Я всмотрелся в одежду:
Элизабет Гольдштейн
Аудитор
Отладочный модуль
Съедобна
Фокус внимания сжался в точку. А потом ещё раз. И ещё раз. Я увидел, как на поверхности кожи девушки, на тонких волосках, набрякают крохотные капли, в которых копошатся машины, они соприкасаются с тканью и начинают впитываться, преобразовывать материю.
— Любуешься?
Девушка призывно изогнулась.
— Да, стараюсь насмотреться, заранее.
— Ну, пожалуй, хватит…
Надпись пропала, а девушка снова в моём восприятии потеряла всякие опознавательные знаки. Из необычного только нарастающая одежда.
— А… А что это?
— Всего лишь ещё одна тайна, Кель, — жрица щёлкнула меня по носу.
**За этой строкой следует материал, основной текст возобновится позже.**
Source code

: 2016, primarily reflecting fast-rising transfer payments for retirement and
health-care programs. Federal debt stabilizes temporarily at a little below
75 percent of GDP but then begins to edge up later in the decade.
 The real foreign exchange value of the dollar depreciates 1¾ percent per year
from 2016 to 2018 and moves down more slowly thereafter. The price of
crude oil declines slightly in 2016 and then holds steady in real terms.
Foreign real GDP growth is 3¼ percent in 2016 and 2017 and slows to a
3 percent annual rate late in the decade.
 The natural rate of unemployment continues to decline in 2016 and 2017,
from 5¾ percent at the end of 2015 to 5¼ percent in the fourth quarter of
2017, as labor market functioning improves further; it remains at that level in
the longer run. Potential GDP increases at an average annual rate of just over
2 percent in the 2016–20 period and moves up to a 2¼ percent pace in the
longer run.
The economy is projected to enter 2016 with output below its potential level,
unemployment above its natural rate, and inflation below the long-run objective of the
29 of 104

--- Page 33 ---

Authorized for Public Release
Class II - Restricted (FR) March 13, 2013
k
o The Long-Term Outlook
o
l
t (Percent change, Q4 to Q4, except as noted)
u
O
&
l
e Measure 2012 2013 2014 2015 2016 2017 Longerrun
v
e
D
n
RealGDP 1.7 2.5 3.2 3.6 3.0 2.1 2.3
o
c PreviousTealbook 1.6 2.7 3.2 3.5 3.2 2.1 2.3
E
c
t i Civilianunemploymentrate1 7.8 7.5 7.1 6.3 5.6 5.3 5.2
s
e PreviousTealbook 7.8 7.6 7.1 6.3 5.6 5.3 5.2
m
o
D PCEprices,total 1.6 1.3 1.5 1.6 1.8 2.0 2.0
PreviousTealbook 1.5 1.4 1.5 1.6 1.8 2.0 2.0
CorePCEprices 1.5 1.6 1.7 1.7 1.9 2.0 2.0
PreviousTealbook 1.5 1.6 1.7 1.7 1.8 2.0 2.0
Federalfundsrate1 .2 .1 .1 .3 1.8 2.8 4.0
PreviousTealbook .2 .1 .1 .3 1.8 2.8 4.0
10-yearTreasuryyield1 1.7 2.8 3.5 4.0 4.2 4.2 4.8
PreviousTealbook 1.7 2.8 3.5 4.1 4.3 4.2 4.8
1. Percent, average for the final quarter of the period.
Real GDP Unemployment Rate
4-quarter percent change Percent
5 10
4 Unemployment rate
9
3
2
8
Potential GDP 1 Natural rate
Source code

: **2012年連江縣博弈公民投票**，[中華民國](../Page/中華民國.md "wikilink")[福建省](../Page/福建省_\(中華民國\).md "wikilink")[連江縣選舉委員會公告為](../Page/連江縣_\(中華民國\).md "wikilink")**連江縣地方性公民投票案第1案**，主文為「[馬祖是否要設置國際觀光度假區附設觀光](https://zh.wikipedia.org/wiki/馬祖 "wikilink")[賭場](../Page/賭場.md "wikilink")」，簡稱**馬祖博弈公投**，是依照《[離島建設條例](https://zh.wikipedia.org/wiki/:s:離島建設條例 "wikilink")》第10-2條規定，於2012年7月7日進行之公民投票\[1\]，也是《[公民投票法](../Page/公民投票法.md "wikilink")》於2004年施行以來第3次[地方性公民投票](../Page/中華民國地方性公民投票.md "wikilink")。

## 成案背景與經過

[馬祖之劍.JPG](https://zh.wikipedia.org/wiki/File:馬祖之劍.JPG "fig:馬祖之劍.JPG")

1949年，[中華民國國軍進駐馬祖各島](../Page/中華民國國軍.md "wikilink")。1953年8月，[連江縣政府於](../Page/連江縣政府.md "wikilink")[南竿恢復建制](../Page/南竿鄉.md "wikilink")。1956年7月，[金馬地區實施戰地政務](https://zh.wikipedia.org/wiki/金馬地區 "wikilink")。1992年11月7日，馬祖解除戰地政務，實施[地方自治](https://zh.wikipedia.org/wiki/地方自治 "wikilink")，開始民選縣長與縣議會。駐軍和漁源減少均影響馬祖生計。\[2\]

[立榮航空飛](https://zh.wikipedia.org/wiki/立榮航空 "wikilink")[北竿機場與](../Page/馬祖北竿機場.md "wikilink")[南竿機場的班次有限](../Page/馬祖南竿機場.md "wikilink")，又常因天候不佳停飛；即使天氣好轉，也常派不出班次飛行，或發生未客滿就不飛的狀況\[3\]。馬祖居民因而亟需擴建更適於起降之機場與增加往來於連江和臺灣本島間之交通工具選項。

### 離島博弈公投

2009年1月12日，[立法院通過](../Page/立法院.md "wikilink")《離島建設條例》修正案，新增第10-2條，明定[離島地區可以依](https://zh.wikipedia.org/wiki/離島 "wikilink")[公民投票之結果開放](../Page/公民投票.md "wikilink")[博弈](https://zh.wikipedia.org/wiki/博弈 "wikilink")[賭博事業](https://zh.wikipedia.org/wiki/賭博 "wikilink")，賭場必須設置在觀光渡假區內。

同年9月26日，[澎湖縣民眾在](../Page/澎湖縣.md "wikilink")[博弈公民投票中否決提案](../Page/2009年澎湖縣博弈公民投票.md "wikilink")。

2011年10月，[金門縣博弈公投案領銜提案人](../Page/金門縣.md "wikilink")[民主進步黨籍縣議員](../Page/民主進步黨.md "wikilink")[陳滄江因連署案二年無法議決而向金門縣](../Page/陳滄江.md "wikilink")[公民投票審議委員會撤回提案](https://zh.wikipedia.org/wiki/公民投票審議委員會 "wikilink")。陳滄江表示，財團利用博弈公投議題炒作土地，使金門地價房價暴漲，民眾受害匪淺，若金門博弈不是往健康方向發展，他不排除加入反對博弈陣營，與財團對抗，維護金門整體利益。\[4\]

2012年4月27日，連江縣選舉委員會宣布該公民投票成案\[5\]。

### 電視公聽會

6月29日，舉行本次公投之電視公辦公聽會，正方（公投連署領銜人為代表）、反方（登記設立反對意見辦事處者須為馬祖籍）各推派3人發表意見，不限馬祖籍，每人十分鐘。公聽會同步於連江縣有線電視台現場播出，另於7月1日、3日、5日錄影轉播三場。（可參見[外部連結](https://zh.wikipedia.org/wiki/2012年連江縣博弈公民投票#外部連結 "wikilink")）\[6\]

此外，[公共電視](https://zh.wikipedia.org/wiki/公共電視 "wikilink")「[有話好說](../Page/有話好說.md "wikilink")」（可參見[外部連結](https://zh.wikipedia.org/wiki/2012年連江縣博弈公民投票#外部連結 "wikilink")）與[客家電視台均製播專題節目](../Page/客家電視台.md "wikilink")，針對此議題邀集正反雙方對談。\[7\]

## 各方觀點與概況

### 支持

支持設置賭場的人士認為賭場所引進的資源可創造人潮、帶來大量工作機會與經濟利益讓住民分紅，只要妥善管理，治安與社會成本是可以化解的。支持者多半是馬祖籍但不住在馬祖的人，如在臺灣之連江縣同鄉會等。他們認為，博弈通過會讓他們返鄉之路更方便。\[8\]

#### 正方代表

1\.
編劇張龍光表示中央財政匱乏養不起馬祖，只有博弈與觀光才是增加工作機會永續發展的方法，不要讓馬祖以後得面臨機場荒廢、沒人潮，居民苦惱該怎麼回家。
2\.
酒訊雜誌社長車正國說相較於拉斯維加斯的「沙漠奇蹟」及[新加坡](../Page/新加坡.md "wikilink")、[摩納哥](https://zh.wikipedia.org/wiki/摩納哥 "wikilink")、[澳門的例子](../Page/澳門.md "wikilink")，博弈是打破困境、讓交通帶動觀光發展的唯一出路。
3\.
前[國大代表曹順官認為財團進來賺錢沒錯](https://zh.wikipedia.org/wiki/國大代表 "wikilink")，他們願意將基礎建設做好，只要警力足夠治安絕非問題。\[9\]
— Так, погоди… Всего один вопрос. А сколько ещё существует технологических эпох?
— Всегда на одну больше, чем ты можешь заметить! Я смотрю, ты осваиваешься с подарком.
— Ты про что?
— О том, что нельзя пережить определённый опыт и остаться прежним. Идеальное преступление.
Лизи открыла дверь ванной и вышла. Я остался пялиться в стену в глубокой задумчивости. Шутку я понял, но выводов было слишком много, чтобы им верить.
Ради интереса я взял системное оружие и внимательно рассмотрел, нет, не сами револьверы, а кобуру. Уж очень интересный вышел трюк. Фокус взгляда послушно сузился, и после трёх увеличений системная надпись изменилась, когда я разглядел атомарную структуру вещества, из которого сделан материал.